Of course there’s good reason the everyday people who work at these tech companies may not feel so happy: While 72% of executives said they expect sales to grow, only 47% said they expected to hire more people. And the hiring outlook is worse for big companies: Only 40% of executives from technology company with more than $1 billion in annual revenues say they planned to hire over the next year. The survey was done by DLA Piper and can be read in its entirety here.
Ok, so another job-less recovery isn’t great news for the US, but these guys seem like a pretty optimistic bunch otherwise, right? Until you ask them about the venture economy. The most surprising stat: A whopping 72% of respondents said that they no longer viewed an IPO as the optimal exit for a venture-backed company. Let me repeat that: Only one-quarter of the VCs and Valley executives surveyed said their goal when starting or funding a company was to take it public.
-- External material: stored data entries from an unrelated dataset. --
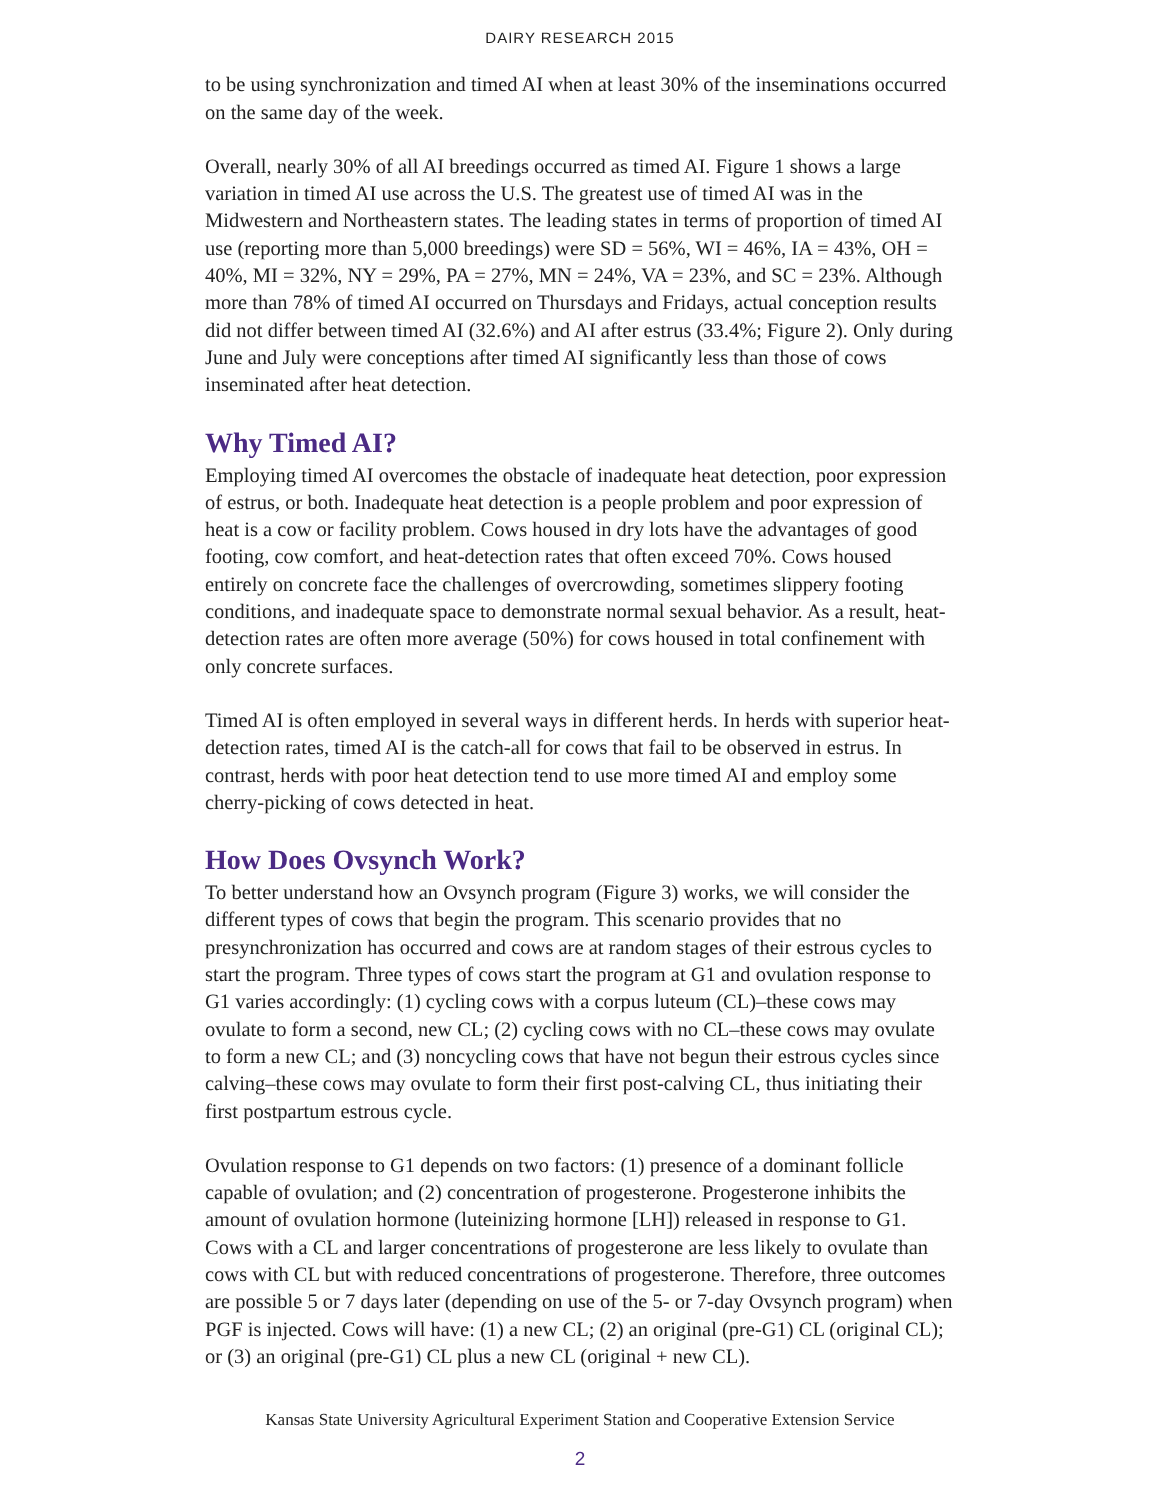DAIRY RESEARCH 2015
to be using synchronization and timed AI when at least 30% of the inseminations occurred on the same day of the week.
Overall, nearly 30% of all AI breedings occurred as timed AI. Figure 1 shows a large variation in timed AI use across the U.S. The greatest use of timed AI was in the Midwestern and Northeastern states. The leading states in terms of proportion of timed AI use (reporting more than 5,000 breedings) were SD = 56%, WI = 46%, IA = 43%, OH = 40%, MI = 32%, NY = 29%, PA = 27%, MN = 24%, VA = 23%, and SC = 23%. Although more than 78% of timed AI occurred on Thursdays and Fridays, actual conception results did not differ between timed AI (32.6%) and AI after estrus (33.4%; Figure 2). Only during June and July were conceptions after timed AI significantly less than those of cows inseminated after heat detection.
Why Timed AI?
Employing timed AI overcomes the obstacle of inadequate heat detection, poor expression of estrus, or both. Inadequate heat detection is a people problem and poor expression of heat is a cow or facility problem. Cows housed in dry lots have the advantages of good footing, cow comfort, and heat-detection rates that often exceed 70%. Cows housed entirely on concrete face the challenges of overcrowding, sometimes slippery footing conditions, and inadequate space to demonstrate normal sexual behavior. As a result, heat-detection rates are often more average (50%) for cows housed in total confinement with only concrete surfaces.
Timed AI is often employed in several ways in different herds. In herds with superior heat-detection rates, timed AI is the catch-all for cows that fail to be observed in estrus. In contrast, herds with poor heat detection tend to use more timed AI and employ some cherry-picking of cows detected in heat.
How Does Ovsynch Work?
To better understand how an Ovsynch program (Figure 3) works, we will consider the different types of cows that begin the program. This scenario provides that no presynchronization has occurred and cows are at random stages of their estrous cycles to start the program. Three types of cows start the program at G1 and ovulation response to G1 varies accordingly: (1) cycling cows with a corpus luteum (CL)–these cows may ovulate to form a second, new CL; (2) cycling cows with no CL–these cows may ovulate to form a new CL; and (3) noncycling cows that have not begun their estrous cycles since calving–these cows may ovulate to form their first post-calving CL, thus initiating their first postpartum estrous cycle.
Ovulation response to G1 depends on two factors: (1) presence of a dominant follicle capable of ovulation; and (2) concentration of progesterone. Progesterone inhibits the amount of ovulation hormone (luteinizing hormone [LH]) released in response to G1. Cows with a CL and larger concentrations of progesterone are less likely to ovulate than cows with CL but with reduced concentrations of progesterone. Therefore, three outcomes are possible 5 or 7 days later (depending on use of the 5- or 7-day Ovsynch program) when PGF is injected. Cows will have: (1) a new CL; (2) an original (pre-G1) CL (original CL); or (3) an original (pre-G1) CL plus a new CL (original + new CL).
Kansas State University Agricultural Experiment Station and Cooperative Extension Service
2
That’s like Barry Bonds going up for bat and thinking his best bet to score runs is a walk.
Peter Astiz, Co-Head of DLA Piper’s Technology Sector Practice called it a “profound, game-changing development.” He continued, “If there is a long-term expectation that the IPO market will not rebound, that means a reduction in the number of dramatic ‘home runs’ for venture capital investors and lower overall returns. Fewer IPOs also means fewer small- and medium-size public technology companies which traditionally have been the acquirers for venture-backed company exits.”
There are always those who counter worries about a lackluster IPO market by shrugging and saying it’s acquisitions that provide the bulk of venture returns, not IPOs. That’s true. But there’s a huge difference between an acquisition so juicy you can’t say no, and not even having the IPO as the end goal in the first place. Generally, it’s the companies who could go public who get the jaw-dropping acquisition offers.
The ripple effect wasn’t lost on the tech executives polled: 59% of them said the venture business was permanently altered as a result of systemic changes in the IPO market and that shift would result in fewer VC firms and tech companies in the future.
IPOs play an important role in the broader economy as well, generating wealth and jobs and becoming the acquirer of future up-and-coming companies. IPOs are crucial to a vibrant stock market, which in turn is pretty crucial to America given how much of our 401(k) and retirement plans are invested in stocks. Grant Thornton has estimated that we need some 360 new IPOs a year to make up for the companies the markets lose due to de-listings or mergers. The US hasn’t produced those numbers since 2000, and if this survey is any indication, a big chunk of the tech ecosystem isn’t even trying anymore.